Credit Myth #92 - The utilization myth no longer applies because trended data is now used.
The utilization myth states that one should always "keep utilization low" or below a certain percentage, with the most common one mentioned being 30%. We've debunked this myth for years, found way back at Credit Myth #14 referenced below.
https://old.reddit.com/r/CRedit/comments/1d27d4h/credit_myth_14_you_shouldnt_use_more_than_30_of/
The utilization myth is still arguably the biggest myth in credit today. The novice rebuttal you see from most people is that "it's not a myth, because it impacts your score!" Many have come to correctly understand that the myth has nothing at all to do with scoring at all, just that "keeping utilization low" doesn't build credit and that it can be detrimental in multiple ways.
One of the more recent rebuttals we're seeing that appears to be coming up with increased frequency involves newer scoring models/versions that use "Trended Data" (TD) along with standard utilization metrics. The argument sounds something like, "Utilization isn't a myth any longer because some models look at it beyond just a single moment in time." While that statement is correct, those making it typically don't understand how TD is actually used alongside utilization.

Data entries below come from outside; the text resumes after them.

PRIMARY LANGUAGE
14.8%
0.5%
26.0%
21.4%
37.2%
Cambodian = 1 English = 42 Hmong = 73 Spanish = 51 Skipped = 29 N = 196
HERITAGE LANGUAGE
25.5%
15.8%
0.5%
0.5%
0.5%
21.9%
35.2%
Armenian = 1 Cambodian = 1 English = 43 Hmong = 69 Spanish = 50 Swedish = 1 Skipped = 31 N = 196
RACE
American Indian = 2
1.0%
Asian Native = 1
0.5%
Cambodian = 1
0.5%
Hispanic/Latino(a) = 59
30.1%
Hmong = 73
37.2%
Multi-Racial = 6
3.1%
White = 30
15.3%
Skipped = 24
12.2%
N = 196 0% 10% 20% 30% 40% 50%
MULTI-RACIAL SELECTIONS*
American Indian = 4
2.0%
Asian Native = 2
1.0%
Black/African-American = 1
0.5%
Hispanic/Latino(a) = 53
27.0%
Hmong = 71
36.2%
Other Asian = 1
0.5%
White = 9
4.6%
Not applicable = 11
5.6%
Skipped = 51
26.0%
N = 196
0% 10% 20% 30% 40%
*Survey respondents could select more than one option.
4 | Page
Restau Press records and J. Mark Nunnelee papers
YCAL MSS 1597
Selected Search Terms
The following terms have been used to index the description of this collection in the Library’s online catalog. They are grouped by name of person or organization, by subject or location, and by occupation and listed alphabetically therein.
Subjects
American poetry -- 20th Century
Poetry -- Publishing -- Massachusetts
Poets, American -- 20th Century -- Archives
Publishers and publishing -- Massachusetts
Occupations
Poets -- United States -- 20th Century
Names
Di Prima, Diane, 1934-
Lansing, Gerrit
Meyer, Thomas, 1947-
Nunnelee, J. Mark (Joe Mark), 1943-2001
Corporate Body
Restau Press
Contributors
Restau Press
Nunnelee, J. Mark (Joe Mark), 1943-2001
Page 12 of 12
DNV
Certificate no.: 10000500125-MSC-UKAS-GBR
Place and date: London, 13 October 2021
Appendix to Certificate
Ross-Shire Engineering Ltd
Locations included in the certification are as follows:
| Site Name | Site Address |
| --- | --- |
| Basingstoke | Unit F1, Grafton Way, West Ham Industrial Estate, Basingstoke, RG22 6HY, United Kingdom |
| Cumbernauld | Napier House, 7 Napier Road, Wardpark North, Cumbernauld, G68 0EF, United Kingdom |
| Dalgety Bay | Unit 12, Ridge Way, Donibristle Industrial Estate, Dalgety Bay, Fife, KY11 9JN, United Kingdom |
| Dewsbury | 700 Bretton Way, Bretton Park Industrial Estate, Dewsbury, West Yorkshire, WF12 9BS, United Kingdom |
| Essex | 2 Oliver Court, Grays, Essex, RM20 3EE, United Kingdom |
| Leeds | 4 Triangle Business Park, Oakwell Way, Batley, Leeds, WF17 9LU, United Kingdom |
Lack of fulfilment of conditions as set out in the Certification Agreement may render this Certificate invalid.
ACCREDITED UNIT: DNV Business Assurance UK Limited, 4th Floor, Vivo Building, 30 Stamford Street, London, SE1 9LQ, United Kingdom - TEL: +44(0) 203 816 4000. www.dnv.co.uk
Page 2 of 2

It's first worth pointing out that the models using TD (notably FICO 10T and VantageScore 4.0) are rarely used in lending decisions today. While they may gain further traction over time, we haven't seen much yet. FICO 10T has been out for > 5 years at this point and VS4 is nearing 10 years since its release. So, unless we know of a lender that specifically uses either of these models/versions (ex: USAA, Synchrony) it's typically not worth bringing up in the first place.
But, far more important is understanding what Trended Data actually is. They key word here is trend. The FICO 10T algorithm looks at your utilization/balances over the course of 24 months and identifies what the trend looks like. It's aim is to see if your utilization rate has been increasing or decreasing (or staying the same) over time. If the trend is upward, it bodes problematic for the model which sees that as a sign of increased risk. If it stays the same or trends down, F10T doesn't take issue beyond the way standard utilization metrics are considered by earlier versions.
Someone that allows their statement balances to generate organically every cycle and pays their statement balances in full monthly will not have an upward trajectory with utilization over time. Over a period of 24 months, utilization would remain generally flat. Since we know that the act of paying statement balances in full monthly equates to the strongest responsible revolving credit use, those that exhibit that behavior are more likely to see lucrative CLI results. Those greater limits will then result in lower utilization over time on the same reported balances, which can mean a downward trajectory for utilization. Either way, utilization isn't increasing over time if one is paying their statement balances in full monthly, so FICO 10T would not penalize someone with any greater harshness than previous versions. The idea of "keeping utilization low" being better for TD models is grounded in misunderstanding of how TD is considered.
A profile with sufficiently strong credit limits can have total reported revolving balances organically fluctuate between 4-figures and 5-figures at different points throughout the year and not see any penalties at all associated with TD on FICO 10T. A trio of perfect 850s on F10T is possible with 5-figures of reported revolving debt.
In conclusion, it's still just as much a myth today that you should "keep utilization low." The fact that Trended Data is now incorporated into several scoring models doesn't at all change that fact.